*REQUEST A*.
Answer these questions using the court extract below, giving one answer per line marked (i), (ii), (iii).
(i) In which bank and branch did the plaintiff deposit the balance of sale consideration?
(ii) For what sum was the ancestral land in Panchedu village sold?
(iii) Under which section of which Act did the 1st defendant say the agreement of sale is not enforceable?
*REQUEST B*.
For each statement below, decide whether it agrees with the court extract. Answer yes or no, and quote the deciding words from the extract.
(i) The plaintiff told the 1st defendant about the deposit by telegram.
(ii) The 1st defendant replied to the plaintiff's notice dated 15.02.1985.
(iii) The sons of the 1st defendant agreed to join in executing the registered sale deed.
*REQUEST C*. Copy the court extract word for word between "The plaintiff, having" and "notice dated 15.02.1985.", inclusive.

*EXTRACT*.
The plaintiff, having no other alternative, got issued legal notice dated 15.02.1985 to the 1st defendant demanding her to receive balance of sale consideration and execute registered sale deed, but the 1st defendant did not issue any reply and on the other hand her sons got issued a reply claiming that they are having equal right along with the 1st defendant in the schedule property and denied 1st defendant’s absolute ownership and competent to sell the schedule property. Thereupon, the plaintiff sent a reply to the notice sent by the sons of the 1st defendant on 18.02.1985 almost reiterating the contentions raised in the original notice dated 15.02.1985 accepting that the 1st defendant alone is the absolute owner. Thus the 1st defendant with ulterior motive and in collusion with her children got issued notice dated 15.02.1985.
The plaintiff is always ready and willing to perform his part of contract and deposited balance of sale consideration in the State Bank of Hyderabad, Fathekhanpet Branch, and informed the same to the 1st defendant by telegram dated 23.02.1985. However, the 1st defendant failed to perform her obligation under the agreement of sale. Therefore, the plaintiff was constrained to file the present suit claiming relief of specific performance of agreement of sale.
The 1st defendant filed written statement admitting purchase of the property originally by her under registered sale deed dated 14.11.1981, and her continuous possession and enjoyment of the same along with her children, but the consideration under the said sale deed was emanated from the sale proceeds of her ancestral property situated at Panchedu village of Kovur Taluk. Hence, she is not the absolute owner of the property and her children are also having equal share in it. The 1st defendant, her sons and daughter, Bharatha Lakshmi being minor represented by guardian and mother Lakshmi Kanthamma, sold their ancestral land in Panchedu village for a sum of Rs.12,250/- under a registered sale deed dated 12.08.1981 to one Gaddam penchala Reddy, s/o. Yanadireddy of Panchedu village, Kovur Taluk and from the said sale proceeds the 1st defendant and her sons purchased the schedule property in the name of the 1st defendant.
The 1st defendant further contended that the plaintiff insisted her to execute an agreement of sale in his favour assuring that he will convince her children and prevail upon them to execute a registered sale deed in his favour. Believing the representation of the plaintiff, she executed agreement of sale and requested her sons to join with the execution of the regular registered sale deed in favour of the plaintiff, but they refused to do so. The said fact was informed to the plaintiff by the 1st defendant but kept quiet and that there was exchange of notices between the plaintiff, herself and her children regarding the suit transaction of agreement of sale. Finally, it was contended that agreement of sale is not enforceable in view of the bar under Section 17 of the Specific Relief Act, 1963 (for short, “the Act”), as the 1st defendant alone is not having absolute title to the schedule property and prayed for dismissal of the suit.
Basing on the above pleadings, the trial Court framed the following issues:
1. Whether the plaint scheduled is not the absolute property of the defendant?

*RECORD EXTRACTS*.
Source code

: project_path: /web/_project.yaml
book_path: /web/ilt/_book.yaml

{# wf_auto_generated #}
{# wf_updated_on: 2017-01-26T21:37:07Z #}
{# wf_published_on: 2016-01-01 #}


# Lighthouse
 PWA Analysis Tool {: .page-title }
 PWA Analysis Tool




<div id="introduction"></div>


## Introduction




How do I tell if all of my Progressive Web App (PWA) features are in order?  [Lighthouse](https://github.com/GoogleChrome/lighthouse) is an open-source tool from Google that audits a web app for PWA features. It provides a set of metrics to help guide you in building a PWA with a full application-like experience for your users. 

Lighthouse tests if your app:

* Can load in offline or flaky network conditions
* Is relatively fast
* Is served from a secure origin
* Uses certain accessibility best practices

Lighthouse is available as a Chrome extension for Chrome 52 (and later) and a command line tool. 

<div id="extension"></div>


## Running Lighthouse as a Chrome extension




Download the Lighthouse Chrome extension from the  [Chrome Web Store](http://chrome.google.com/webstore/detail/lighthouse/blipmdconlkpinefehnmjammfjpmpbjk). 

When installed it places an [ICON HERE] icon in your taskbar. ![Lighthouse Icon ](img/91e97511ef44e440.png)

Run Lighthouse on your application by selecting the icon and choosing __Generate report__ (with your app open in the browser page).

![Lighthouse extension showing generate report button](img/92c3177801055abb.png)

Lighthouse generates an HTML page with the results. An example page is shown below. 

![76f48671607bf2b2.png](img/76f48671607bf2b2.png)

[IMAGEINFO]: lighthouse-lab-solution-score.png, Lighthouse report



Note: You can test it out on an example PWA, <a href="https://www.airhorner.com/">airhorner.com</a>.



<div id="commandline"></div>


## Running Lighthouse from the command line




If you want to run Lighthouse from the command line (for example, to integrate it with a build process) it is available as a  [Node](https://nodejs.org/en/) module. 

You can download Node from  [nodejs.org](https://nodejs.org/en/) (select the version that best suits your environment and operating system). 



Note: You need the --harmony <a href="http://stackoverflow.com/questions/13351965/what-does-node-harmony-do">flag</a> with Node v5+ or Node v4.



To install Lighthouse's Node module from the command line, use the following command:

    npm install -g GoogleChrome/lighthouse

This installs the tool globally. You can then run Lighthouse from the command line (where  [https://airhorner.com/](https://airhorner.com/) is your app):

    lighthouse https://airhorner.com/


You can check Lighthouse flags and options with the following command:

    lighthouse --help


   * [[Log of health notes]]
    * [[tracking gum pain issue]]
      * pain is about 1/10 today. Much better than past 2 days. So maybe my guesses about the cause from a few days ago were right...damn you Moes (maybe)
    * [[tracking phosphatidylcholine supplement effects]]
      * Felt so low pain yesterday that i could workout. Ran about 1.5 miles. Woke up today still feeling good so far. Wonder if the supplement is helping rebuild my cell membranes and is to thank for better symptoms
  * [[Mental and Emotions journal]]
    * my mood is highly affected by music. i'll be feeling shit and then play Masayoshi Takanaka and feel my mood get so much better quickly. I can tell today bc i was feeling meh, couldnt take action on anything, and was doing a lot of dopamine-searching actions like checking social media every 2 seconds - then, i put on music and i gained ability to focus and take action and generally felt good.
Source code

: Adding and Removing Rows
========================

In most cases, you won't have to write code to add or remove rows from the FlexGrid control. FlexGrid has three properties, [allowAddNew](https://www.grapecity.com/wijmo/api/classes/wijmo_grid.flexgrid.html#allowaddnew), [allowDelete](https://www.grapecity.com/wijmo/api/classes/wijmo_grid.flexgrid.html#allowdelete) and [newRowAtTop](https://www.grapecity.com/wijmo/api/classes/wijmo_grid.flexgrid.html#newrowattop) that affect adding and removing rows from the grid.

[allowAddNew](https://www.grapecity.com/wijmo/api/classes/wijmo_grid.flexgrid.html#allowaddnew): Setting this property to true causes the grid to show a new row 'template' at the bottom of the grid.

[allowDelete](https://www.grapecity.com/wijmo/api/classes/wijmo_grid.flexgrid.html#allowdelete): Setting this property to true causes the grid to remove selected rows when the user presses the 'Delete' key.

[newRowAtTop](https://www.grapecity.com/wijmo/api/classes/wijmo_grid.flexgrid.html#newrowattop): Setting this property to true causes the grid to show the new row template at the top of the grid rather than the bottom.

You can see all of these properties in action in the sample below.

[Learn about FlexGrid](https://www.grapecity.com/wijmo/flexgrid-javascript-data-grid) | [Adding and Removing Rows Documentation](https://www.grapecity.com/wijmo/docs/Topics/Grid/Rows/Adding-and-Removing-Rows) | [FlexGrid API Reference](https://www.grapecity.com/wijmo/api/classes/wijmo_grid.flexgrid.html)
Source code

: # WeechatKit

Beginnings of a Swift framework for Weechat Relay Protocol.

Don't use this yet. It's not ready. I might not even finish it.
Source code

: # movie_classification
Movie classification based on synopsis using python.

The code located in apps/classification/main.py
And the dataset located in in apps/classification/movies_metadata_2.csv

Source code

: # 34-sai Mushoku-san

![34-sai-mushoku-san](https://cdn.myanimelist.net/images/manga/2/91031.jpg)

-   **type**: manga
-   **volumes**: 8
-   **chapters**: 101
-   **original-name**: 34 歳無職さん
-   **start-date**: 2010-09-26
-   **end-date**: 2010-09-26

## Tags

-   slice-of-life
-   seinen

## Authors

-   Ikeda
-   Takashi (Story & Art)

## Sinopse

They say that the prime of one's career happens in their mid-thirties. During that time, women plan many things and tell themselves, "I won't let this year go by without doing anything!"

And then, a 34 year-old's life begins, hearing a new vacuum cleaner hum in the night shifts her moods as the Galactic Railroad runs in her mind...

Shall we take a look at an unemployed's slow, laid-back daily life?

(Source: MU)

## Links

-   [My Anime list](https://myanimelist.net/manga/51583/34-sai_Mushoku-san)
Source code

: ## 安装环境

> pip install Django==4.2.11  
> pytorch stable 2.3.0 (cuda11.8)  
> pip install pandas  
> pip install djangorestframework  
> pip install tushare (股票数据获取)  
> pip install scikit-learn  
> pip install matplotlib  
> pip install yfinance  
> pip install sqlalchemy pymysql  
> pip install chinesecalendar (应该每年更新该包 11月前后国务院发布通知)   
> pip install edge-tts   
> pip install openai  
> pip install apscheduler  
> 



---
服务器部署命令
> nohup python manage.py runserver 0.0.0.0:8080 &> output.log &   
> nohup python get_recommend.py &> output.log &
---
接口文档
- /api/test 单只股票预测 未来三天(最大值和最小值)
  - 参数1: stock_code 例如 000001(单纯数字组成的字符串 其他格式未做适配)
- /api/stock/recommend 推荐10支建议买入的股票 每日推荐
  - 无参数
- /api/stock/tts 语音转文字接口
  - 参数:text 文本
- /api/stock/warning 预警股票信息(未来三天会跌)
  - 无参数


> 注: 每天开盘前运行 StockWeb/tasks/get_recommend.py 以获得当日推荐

*WRITTEN ANSWER A*.
(i) The State Bank of Hyderabad, Fathekhanpet Branch.
(ii) Rs.12,250/-.
(iii) Section 17 of the Specific Relief Act, 1963.

*WRITTEN ANSWER B*.
(i) Yes: "informed the same to the 1st defendant by telegram dated 23.02.1985"
(ii) No: "the 1st defendant did not issue any reply"
(iii) No: "but they refused to do so"

*WRITTEN ANSWER C*.
The plaintiff, having no other alternative, got issued legal notice dated 15.02.1985 to the 1st defendant demanding her to receive balance of sale consideration and execute registered sale deed, but the 1st defendant did not issue any reply and on the other hand her sons got issued a reply claiming that they are having equal right along with the 1st defendant in the schedule property and denied 1st defendant’s absolute ownership and competent to sell the schedule property. Thereupon, the plaintiff sent a reply to the notice sent by the sons of the 1st defendant on 18.02.1985 almost reiterating the contentions raised in the original notice dated 15.02.1985 accepting that the 1st defendant alone is the absolute owner. Thus the 1st defendant with ulterior motive and in collusion with her children got issued notice dated 15.02.1985.